以FPGA為基礎發展永磁同步馬達使用線性型霍爾感測器與無感測控制方法

Abstract

本論文以現場可規劃邏輯閘陣列(Field Programmable Gate Array,FPGA)實現應用於永磁同步馬達的感測與無感測速度控制IC，電路實現方式採用階層式、模組化的設計方式，降低其複雜度，並以電路並用的概念，降低邏輯閘數量，達到最佳化的目的。弦波型永磁同步馬達的控制方法，包括使用線性型霍爾感測器之速度控制架構，以及以定子磁通估測為基礎之無感測速度控制。首先利用線性型霍爾感測器訊號做為轉子位置之參考，達到磁場導向控制的目的。另一方面，無感測演算法以磁通鏈增量與正規化的反抗電動勢函數估測轉子角度變化量。此無感測演算法對於因數位化處理的量化誤差，以及回授訊號的雜訊所造的轉子角度估測誤差具有內迴路的自動修正機制。數學分析與電腦模擬驗證了此方法的強健性。然而，馬達參數的變異，以及回授訊號的不準確仍會導致估測誤差，對此本論文亦呈現分析與模擬之結果。根據這個以定子磁通估測為基礎的方法，本論文提出一種新型的演算法，此新型演算法加入了估測反抗電動勢峰值為另一個參數，藉由調整其比重能得到較原演算法為佳的估測性能。所設計之數位電路，藉由ModelSim/Simulink/PSIM軟體進行系統整合模擬，並分析取樣頻率對轉速估測之影響，以期所設計的控制系統能達到快速與精確的速度響應。本論文所設計的IC具有可程式化的特點，且透過JTAG下載線可觀測控制IC內各個參數及變數。實驗結果驗證了使用線性型霍爾感測器以及無感測控制方法的可行性與性能。
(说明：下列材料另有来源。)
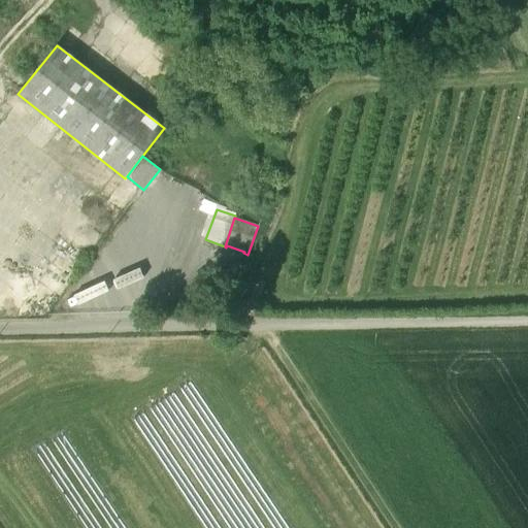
[(244,252),(227,245),(226,248),(215,283),(231,289),(243,253),(244,252)]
This thesis presents the design and implementation of a sensors or sensorless speed control IC for permanent magnet synchronous motors (PMSMs). By using the hierarchical and modular realization strategy, the designed circuit can be re-used to reduce the design complexity and the total gate counts for optimum design. Two methodologies are presented: 1) a speed control architecture employing linear Hall effect sensors, and 2) a sensorless speed control scheme with a flux-based rotor position estimation algorithm. By using linear Hall effect sensors, the rotor position information can be obtained, and flux-oriented control (FOC) is achieved. On the other hand, the sensorless algorithm uses the incremental values of flux linkage and the normalized back-EMF functions to estimate incremental rotor position. An internal closed-loop correction mechanism within this algorithm can correct rotor position estimation drift, which could due to quantization error of digital processing or measurement noise. Mathematical analyses and numerical simulations demonstrate robustness of this sensorless algorithm. However, motor parameter variations and measurement inaccuracies still introduce rotor position estimation error. Sensitivity analyses to motor parameters and measured signals are also presented. According to this flux-based sensorless approach, a new algorithm is proposed. The estimated back-EMF peak value is involved in the new algorithm as an additional parameter. By tuning the weighting of the new parameter, better performance than the original algorithm’s can be obtained. By using ModelSim/Simulink/PSIM, the system-level simulation can be achieved and the influence of sampling rate on speed error is also presented. All registers in the proposed control IC can be observed via the JTAG download cable. An experimental platform has been constructed and results are given for verification.